As predicted, I was deemed “proficient.” It was a nearly surreal experience to be complimented again and again only to be informed at the end that I didn’t rate as “excellent” because the Danielson Framework makes it exceptionally difficult for a teacher to receive a top rating. There were literally no weaknesses noted — well, there were comments in the “weakness” areas of the domains, but they were phrased as “continue to …” In other words, I should improve by continuing to do what I’ve been doing all along. In fairness, I should note that the evaluator had numerous teachers to evaluate, therefore observations to record, portfolios to read, summative evaluations to write — so I’m certain the pressure of deadlines figured into the process. Nevertheless, it’s the system that’s in place, and my rating stands as a reflection of my merits as a teacher and my value to the district and the profession — there’s no recourse for appeal, nor, I suppose, purpose in it.

I was feeling a lot of things when I left my evaluation conference: angry, humiliated, defeated, underappreciated, naive, deceived (to list a few). And, moreover, I had zero respect for the Danielson Framework and (to be honest) little remained for my evaluator — though it seems that from the very beginning evaluators are trained (programmed) to give “proficient” as the top mark. After a year of pop-in observations in addition to the scheduled observation, the preparation of a portfolio based on the four domains, a conference, and the delivery of my official evaluation, I literally have no idea how to be a better teacher. Apparently, according to the Framework, I’m not excellent, and entering my fourth decade in the classroom I’m clueless how to be excellent in the World According to Charlotte Danielson (who, by the way, has very little classroom experience).
================
**Task goal**
Retype the teacher evaluation passage word for word, from "I was feeling" to "little classroom experience).".

**Dataset records**
================
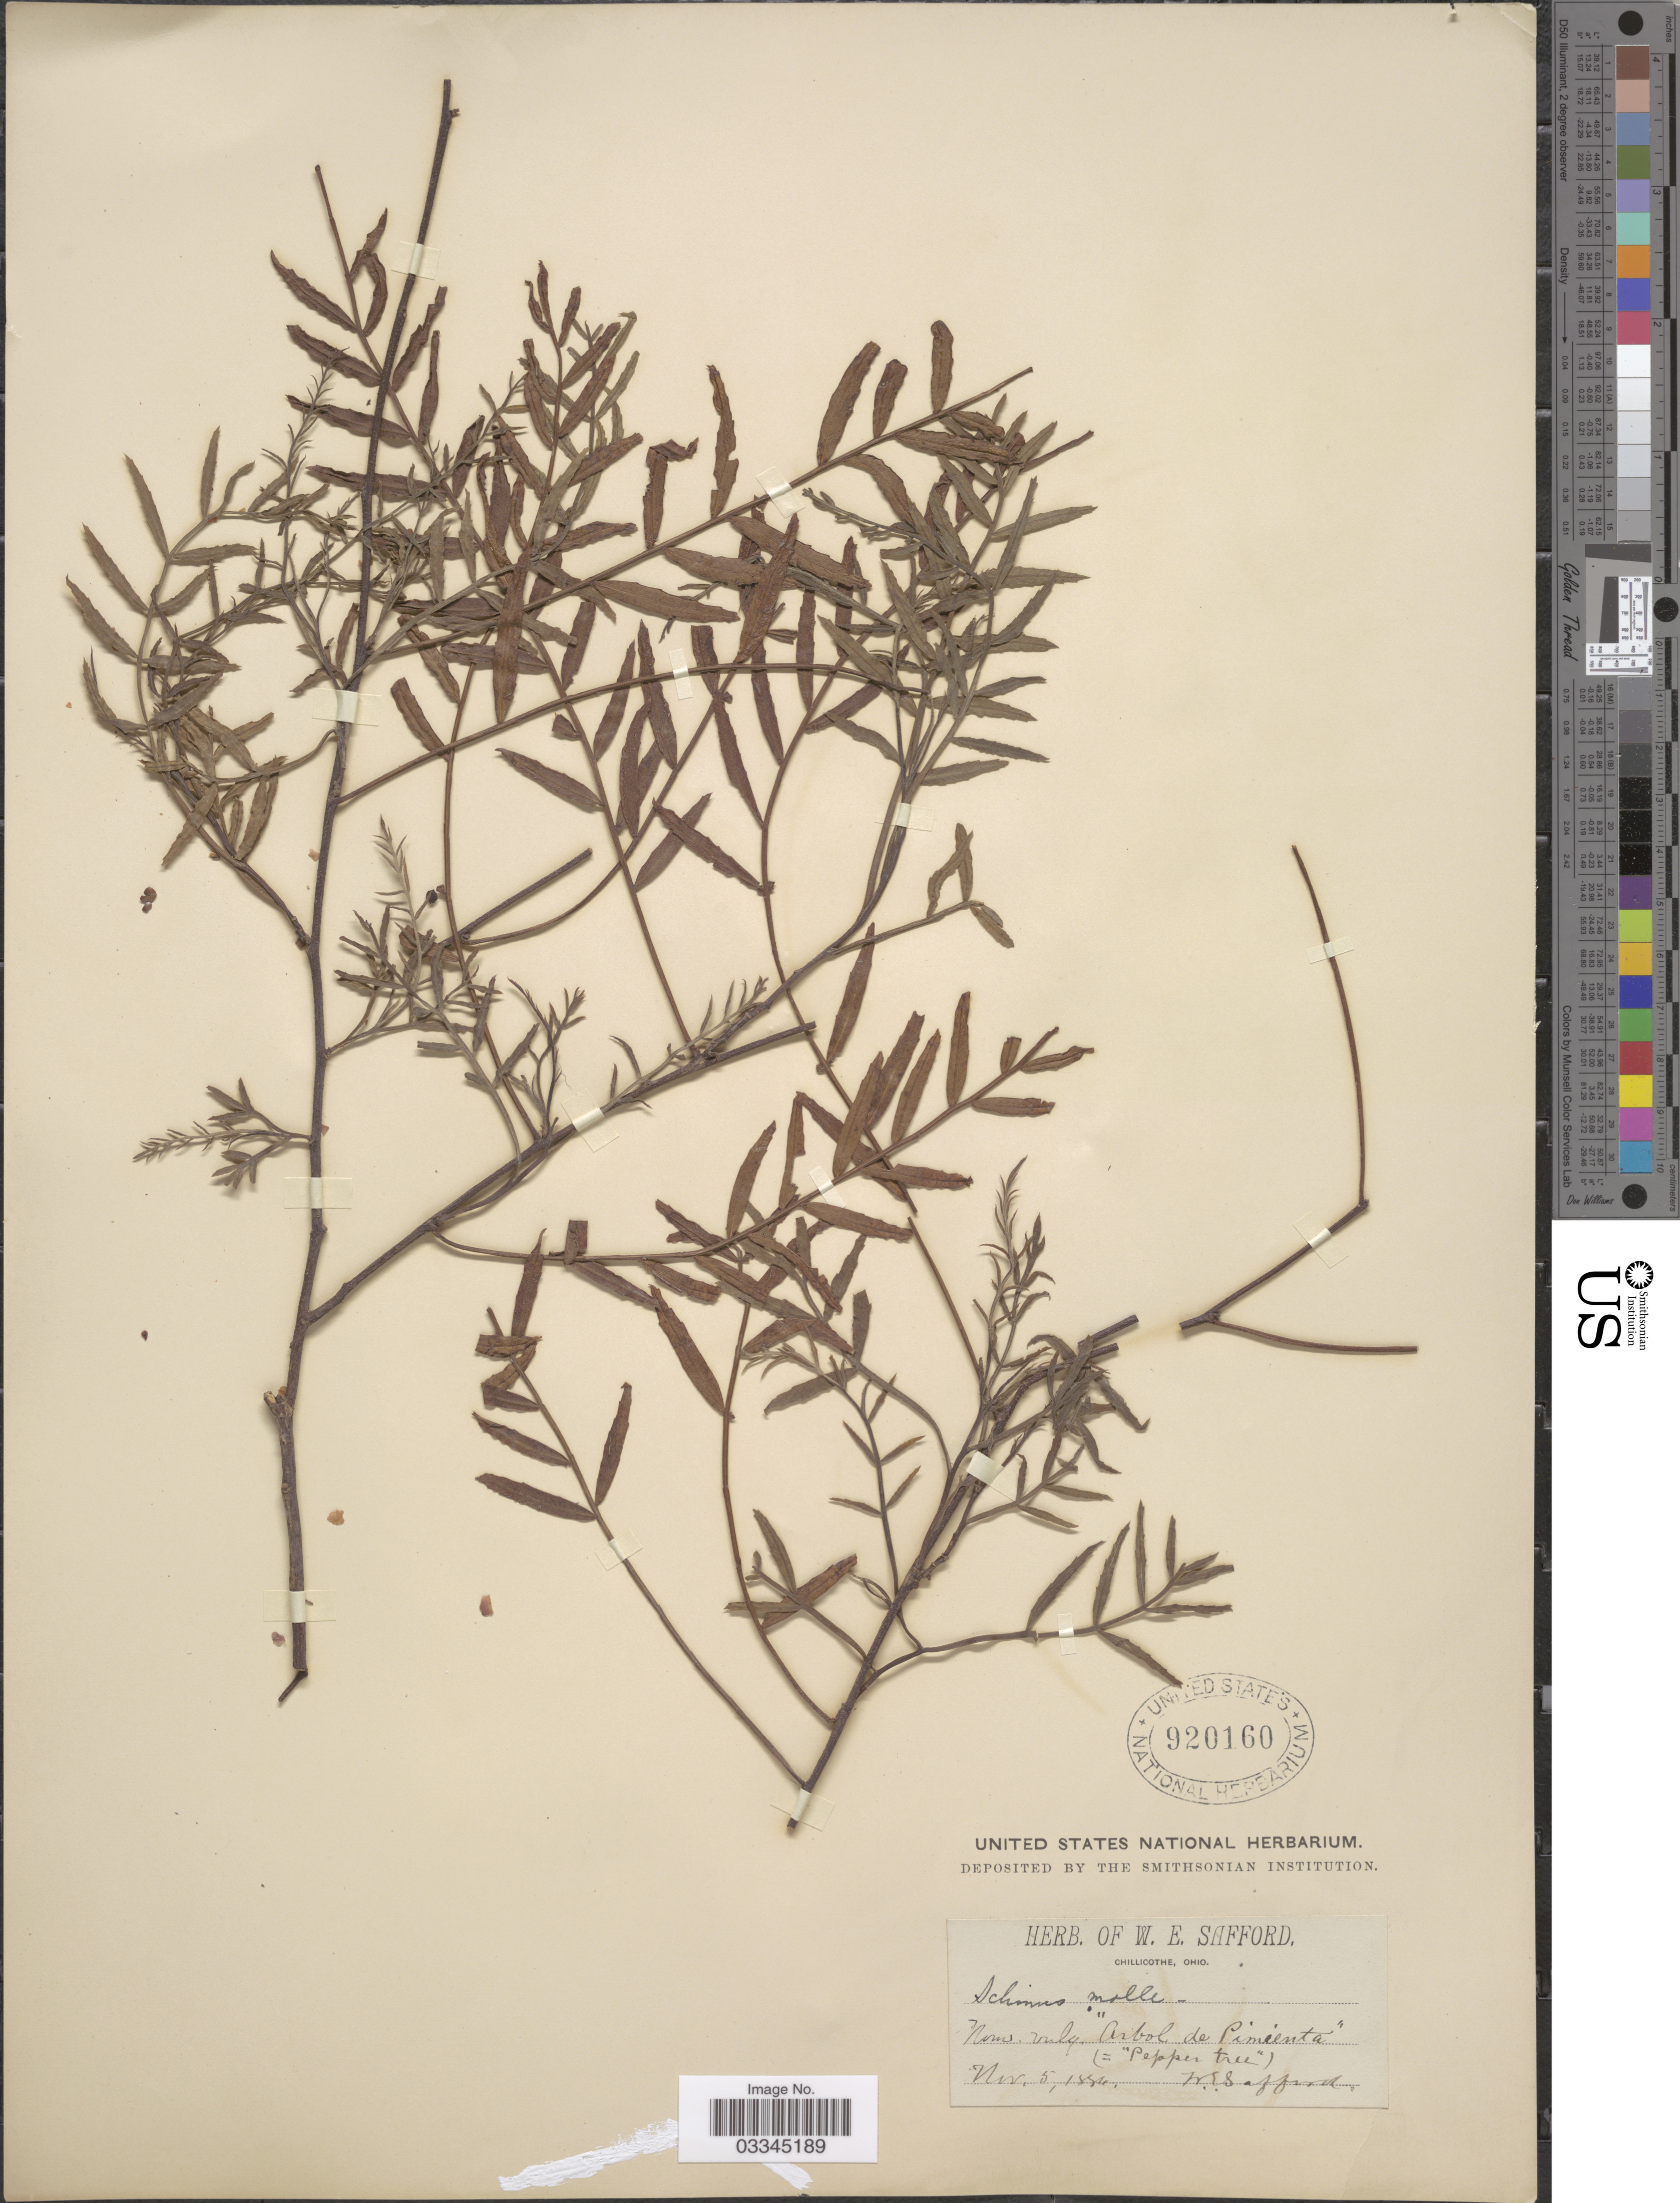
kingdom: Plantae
================
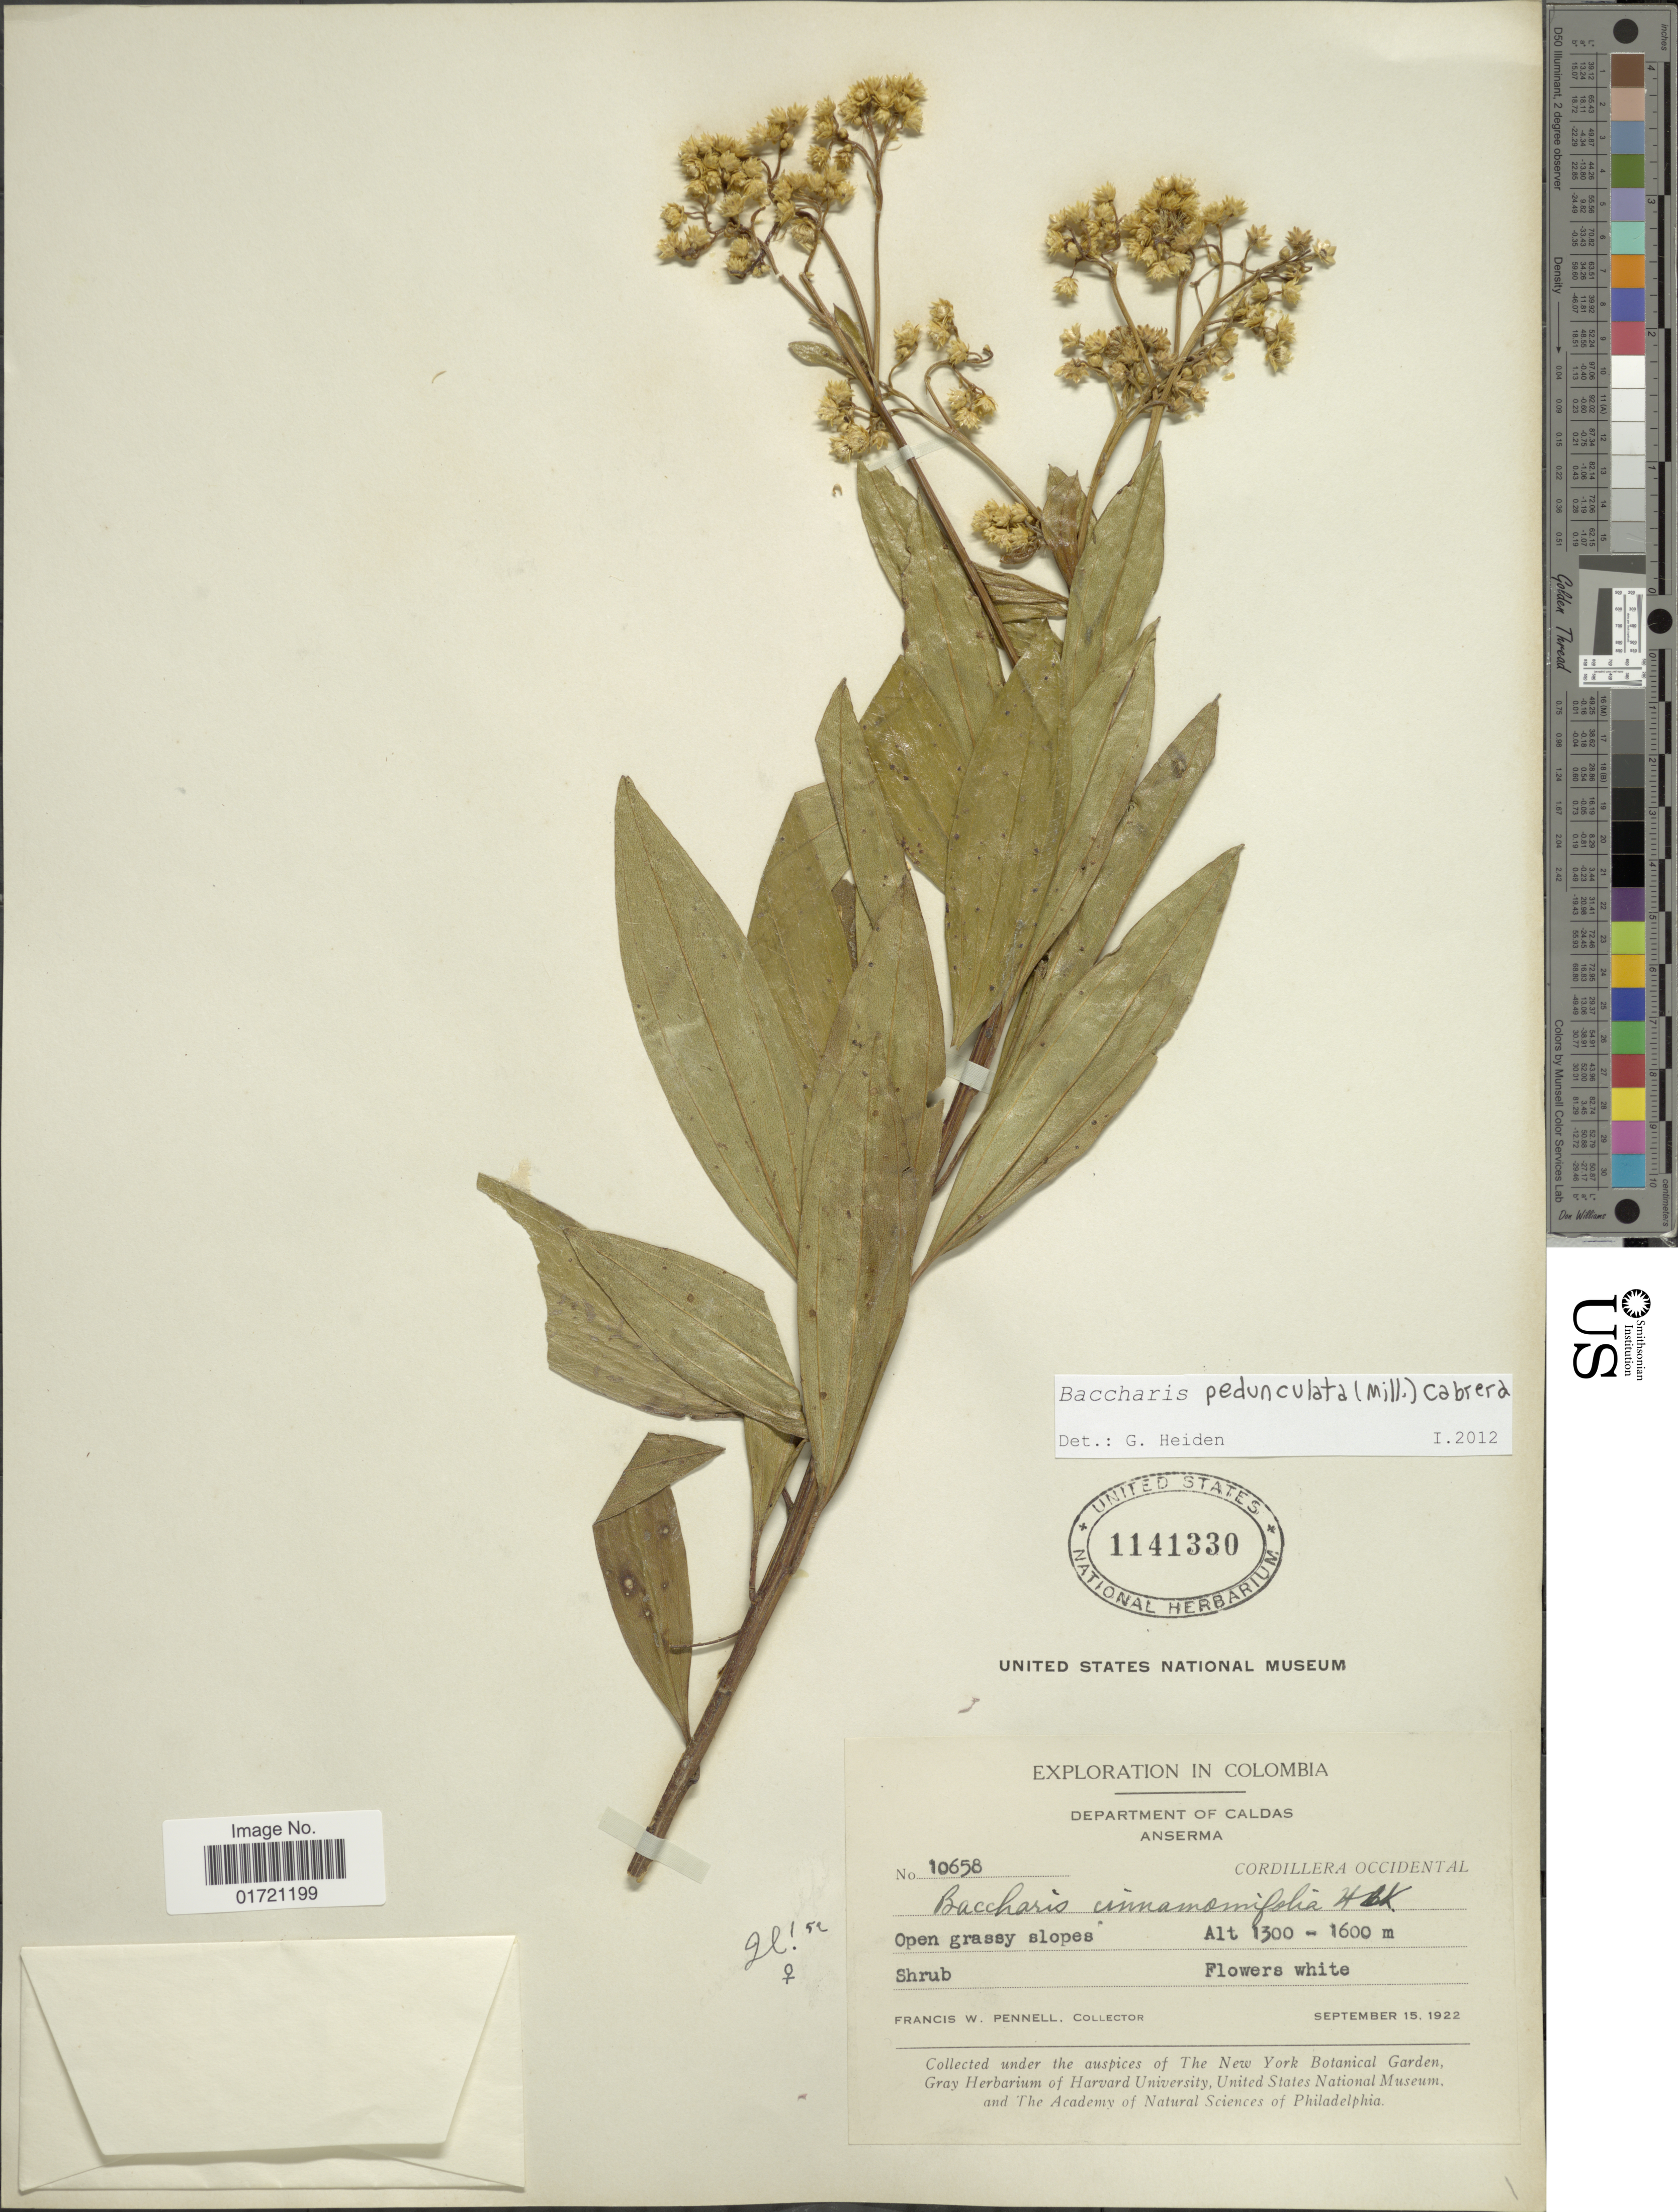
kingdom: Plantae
================
**Solution**
I was feeling a lot of things when I left my evaluation conference: angry, humiliated, defeated, underappreciated, naive, deceived (to list a few). And, moreover, I had zero respect for the Danielson Framework and (to be honest) little remained for my evaluator — though it seems that from the very beginning evaluators are trained (programmed) to give “proficient” as the top mark. After a year of pop-in observations in addition to the scheduled observation, the preparation of a portfolio based on the four domains, a conference, and the delivery of my official evaluation, I literally have no idea how to be a better teacher. Apparently, according to the Framework, I’m not excellent, and entering my fourth decade in the classroom I’m clueless how to be excellent in the World According to Charlotte Danielson (who, by the way, has very little classroom experience).